Cette modification législative promulguée fin janvier était donc souhaitable, mais elle est très certainement insuffisante au regard des nombreux abus commis sur internet… surtout lorsque l'on sait que certains de ces abus conduisent des adolescents au suicide.

UNE AVANCEE LEGISLATIVE NECESSAIRE MAIS INSUFFISANTE

En tout état de cause, on peut regretter que ces travaux législatifs qui ont débuté en 2011, ne soient qu'une suite très partielle des travaux de l'allongement général de la prescription de l'ensemble des délits de presse lorsqu'ils sont commis exclusivement sur internet.

En effet, la question de l'allongement du délai de prescription était déjà d’actualité en juin 2008, comme le démontre cette proposition de loi . 4 ans après l'entrée en vigueur de la LCEN, le législateur rappelait donc qu'Internet présente des particularités justifiant de l'allongement général de la prescription des délits de presse lorsqu'ils sont commis exclusivement sur internet.

A ce titre, le Sénat, en 2008, prenait soin de limiter l'allongement de la prescription eux seuls propos n'étant pas publiés sur support papier, autrement dit, par voie de presse traditionnelle.

Le texte proposait ainsi la réforme suivante : « Article unique : Le dernier alinéa de l'article 65 de la loi du 29 juillet 1881 sur la liberté de la presse est ainsi rédigé : « Le délai de prescription prévu au premier alinéa est porté à un an si les infractions ont été commises par l'intermédiaire d'un service de communication au public en ligne, sauf en cas de reproduction du contenu d'une publication de presse légalement déclarée. » »

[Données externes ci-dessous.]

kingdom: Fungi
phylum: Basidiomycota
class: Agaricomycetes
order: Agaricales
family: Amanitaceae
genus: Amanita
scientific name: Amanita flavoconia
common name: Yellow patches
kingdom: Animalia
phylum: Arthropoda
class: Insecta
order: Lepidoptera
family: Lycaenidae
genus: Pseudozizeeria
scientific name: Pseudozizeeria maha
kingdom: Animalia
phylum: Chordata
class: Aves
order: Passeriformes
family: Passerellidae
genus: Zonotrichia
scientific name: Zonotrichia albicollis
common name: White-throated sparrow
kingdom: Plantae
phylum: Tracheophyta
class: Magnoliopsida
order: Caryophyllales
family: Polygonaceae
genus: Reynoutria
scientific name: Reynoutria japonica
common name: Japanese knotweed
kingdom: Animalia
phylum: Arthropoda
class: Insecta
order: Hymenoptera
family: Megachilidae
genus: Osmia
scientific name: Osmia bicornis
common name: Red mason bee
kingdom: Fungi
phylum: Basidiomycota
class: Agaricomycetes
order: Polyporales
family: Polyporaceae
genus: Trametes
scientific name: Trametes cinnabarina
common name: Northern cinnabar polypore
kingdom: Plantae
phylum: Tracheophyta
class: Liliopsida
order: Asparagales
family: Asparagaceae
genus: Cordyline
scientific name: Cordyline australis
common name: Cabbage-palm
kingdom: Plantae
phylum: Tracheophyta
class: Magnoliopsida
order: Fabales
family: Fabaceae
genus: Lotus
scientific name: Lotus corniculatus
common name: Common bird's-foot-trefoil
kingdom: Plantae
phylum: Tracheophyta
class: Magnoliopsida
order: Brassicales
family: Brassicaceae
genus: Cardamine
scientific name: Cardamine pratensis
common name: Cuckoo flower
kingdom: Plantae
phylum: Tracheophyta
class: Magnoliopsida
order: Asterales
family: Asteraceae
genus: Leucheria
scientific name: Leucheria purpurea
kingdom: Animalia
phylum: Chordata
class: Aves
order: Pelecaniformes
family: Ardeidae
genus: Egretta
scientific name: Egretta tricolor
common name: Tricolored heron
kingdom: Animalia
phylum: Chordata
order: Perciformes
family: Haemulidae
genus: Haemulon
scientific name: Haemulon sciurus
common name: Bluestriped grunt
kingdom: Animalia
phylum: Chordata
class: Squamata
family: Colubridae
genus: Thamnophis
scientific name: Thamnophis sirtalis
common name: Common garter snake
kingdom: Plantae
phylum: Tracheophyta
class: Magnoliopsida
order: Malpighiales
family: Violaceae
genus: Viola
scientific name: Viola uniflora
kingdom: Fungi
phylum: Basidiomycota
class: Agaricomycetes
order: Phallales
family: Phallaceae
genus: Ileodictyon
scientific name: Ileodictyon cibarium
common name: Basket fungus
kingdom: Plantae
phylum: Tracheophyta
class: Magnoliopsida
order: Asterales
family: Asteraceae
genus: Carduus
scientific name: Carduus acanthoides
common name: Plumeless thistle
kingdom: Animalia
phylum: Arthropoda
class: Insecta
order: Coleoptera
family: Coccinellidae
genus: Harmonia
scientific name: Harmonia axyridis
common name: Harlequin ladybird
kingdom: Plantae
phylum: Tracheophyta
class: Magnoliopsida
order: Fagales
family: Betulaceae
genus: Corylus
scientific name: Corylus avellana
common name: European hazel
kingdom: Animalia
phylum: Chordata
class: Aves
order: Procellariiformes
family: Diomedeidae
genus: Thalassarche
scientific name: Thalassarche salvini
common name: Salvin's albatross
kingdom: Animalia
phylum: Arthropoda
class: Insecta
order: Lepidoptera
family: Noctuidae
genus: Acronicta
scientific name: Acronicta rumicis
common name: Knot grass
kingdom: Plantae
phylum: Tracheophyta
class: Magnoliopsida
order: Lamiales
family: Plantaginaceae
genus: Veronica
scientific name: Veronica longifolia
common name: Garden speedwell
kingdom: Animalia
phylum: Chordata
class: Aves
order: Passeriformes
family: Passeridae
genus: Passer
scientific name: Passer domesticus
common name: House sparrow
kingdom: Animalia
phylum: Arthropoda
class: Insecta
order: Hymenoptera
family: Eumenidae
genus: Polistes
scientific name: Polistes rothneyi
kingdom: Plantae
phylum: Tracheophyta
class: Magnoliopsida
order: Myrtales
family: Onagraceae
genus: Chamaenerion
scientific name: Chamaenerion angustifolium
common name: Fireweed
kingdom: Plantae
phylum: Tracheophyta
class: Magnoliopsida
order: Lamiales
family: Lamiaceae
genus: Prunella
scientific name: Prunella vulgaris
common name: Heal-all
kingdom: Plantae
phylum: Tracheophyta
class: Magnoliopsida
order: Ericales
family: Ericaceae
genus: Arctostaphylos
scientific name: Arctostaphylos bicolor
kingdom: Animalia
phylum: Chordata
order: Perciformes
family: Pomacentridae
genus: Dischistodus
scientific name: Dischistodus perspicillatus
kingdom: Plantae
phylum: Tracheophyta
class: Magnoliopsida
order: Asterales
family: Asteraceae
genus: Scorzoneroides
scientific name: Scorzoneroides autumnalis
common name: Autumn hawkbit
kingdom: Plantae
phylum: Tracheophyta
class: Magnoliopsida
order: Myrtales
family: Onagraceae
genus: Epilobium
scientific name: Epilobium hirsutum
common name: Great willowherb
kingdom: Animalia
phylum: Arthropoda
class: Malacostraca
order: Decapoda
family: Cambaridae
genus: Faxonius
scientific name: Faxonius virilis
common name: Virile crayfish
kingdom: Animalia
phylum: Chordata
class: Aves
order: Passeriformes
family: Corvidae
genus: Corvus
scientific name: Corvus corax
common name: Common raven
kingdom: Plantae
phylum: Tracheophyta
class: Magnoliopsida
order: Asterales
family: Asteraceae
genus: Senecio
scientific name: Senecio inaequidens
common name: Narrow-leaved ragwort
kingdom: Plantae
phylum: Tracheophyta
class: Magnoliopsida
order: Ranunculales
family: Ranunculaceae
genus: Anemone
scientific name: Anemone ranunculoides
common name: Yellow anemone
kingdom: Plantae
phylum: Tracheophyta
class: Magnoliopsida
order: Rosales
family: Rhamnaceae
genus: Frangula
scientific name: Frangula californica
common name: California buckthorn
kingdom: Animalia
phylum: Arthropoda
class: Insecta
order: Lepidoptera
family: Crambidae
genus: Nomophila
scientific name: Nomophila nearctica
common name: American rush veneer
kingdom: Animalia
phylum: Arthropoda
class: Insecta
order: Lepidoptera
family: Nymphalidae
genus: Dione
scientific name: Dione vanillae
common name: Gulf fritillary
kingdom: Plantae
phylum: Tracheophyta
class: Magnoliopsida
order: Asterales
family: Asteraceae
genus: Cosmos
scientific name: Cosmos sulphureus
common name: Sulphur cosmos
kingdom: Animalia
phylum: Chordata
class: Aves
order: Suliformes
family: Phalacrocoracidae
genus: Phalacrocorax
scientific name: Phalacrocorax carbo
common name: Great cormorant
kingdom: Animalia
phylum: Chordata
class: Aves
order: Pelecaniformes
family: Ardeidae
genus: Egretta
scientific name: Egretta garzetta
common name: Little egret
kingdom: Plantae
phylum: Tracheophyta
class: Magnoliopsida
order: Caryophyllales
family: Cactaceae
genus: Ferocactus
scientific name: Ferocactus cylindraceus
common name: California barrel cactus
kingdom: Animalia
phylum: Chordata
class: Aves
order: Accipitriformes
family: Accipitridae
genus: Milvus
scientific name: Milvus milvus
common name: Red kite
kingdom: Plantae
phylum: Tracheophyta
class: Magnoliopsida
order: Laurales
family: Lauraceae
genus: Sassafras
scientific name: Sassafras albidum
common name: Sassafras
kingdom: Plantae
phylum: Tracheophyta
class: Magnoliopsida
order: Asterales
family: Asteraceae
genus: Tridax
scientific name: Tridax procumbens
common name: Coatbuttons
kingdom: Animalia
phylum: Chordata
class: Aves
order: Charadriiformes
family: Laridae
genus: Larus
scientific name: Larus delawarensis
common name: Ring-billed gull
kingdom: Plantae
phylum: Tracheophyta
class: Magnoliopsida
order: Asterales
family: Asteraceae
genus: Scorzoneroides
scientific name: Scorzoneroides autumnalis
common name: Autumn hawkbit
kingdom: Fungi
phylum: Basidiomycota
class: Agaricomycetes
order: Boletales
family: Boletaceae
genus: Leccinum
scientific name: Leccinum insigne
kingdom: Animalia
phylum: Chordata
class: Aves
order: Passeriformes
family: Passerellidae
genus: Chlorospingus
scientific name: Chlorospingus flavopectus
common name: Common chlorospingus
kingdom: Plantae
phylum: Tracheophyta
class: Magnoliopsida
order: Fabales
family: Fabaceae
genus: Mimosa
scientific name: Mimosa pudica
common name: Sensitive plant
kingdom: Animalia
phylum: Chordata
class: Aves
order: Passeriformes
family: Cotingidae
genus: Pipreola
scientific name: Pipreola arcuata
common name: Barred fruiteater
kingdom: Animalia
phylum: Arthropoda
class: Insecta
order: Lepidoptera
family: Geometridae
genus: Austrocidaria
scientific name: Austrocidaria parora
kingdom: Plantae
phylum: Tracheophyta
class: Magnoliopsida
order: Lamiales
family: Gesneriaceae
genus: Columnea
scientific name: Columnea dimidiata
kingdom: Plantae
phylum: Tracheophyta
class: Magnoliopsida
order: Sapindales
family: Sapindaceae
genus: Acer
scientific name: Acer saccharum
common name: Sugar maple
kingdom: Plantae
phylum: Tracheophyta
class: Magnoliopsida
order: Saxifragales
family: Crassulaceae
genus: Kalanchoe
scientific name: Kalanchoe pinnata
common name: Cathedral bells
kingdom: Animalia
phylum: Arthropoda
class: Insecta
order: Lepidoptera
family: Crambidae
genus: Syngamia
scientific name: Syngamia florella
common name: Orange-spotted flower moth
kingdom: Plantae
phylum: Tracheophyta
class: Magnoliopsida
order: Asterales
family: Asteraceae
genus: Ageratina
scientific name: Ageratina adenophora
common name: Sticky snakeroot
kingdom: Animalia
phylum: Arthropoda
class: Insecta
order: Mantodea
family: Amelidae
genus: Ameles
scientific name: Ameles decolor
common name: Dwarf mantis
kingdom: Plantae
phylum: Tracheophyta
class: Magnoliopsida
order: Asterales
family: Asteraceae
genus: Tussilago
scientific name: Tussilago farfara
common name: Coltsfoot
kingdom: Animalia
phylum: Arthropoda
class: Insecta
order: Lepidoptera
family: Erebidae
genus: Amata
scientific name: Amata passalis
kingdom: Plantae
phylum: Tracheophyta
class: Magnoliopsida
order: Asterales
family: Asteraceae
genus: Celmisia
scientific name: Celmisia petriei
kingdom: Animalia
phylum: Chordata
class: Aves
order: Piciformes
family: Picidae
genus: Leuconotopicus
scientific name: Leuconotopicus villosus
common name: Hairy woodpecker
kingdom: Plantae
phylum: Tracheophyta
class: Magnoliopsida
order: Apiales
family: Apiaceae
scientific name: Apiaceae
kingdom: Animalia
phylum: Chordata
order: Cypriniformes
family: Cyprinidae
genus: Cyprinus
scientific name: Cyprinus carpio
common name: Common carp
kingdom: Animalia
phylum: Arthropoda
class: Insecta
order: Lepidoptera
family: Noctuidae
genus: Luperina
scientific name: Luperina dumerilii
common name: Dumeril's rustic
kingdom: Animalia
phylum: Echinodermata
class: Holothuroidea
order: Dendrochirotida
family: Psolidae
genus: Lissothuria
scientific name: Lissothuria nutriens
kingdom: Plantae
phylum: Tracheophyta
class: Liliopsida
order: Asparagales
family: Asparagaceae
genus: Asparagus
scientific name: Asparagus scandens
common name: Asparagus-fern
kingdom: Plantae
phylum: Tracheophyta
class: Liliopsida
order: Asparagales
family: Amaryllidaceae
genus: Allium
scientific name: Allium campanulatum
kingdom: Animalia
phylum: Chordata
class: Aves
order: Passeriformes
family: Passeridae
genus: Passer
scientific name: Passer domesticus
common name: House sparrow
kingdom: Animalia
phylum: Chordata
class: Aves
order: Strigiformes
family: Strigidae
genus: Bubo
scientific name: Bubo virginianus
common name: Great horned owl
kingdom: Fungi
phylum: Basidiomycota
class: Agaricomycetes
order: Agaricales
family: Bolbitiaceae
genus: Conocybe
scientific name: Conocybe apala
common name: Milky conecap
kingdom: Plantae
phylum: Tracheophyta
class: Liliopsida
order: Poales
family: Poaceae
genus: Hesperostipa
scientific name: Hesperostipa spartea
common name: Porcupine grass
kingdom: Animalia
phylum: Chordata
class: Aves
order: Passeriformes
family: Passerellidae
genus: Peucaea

Le Rapport n° 60 (2008-2009) de Mme Marie-Hélène DES ESGAULX, fait au nom de la commission des lois, déposé le 29 octobre 2008 au Sénat, est disponible ici. Mais cette réforme, pourtant plus moderne et plus réaliste, n'a pas trouvé de suite favorable.

En conséquence, la diffamation et l'injure publiques, faites sur internet, dès lors qu'elles ne comportent ni provocation à la discrimination, à la haine et/ou à la violence, ni rapport au sexe, à l'orientation sexuelle ou au handicap de la victime sont donc toujours prescrites par 3 mois et non par un délai d’un an.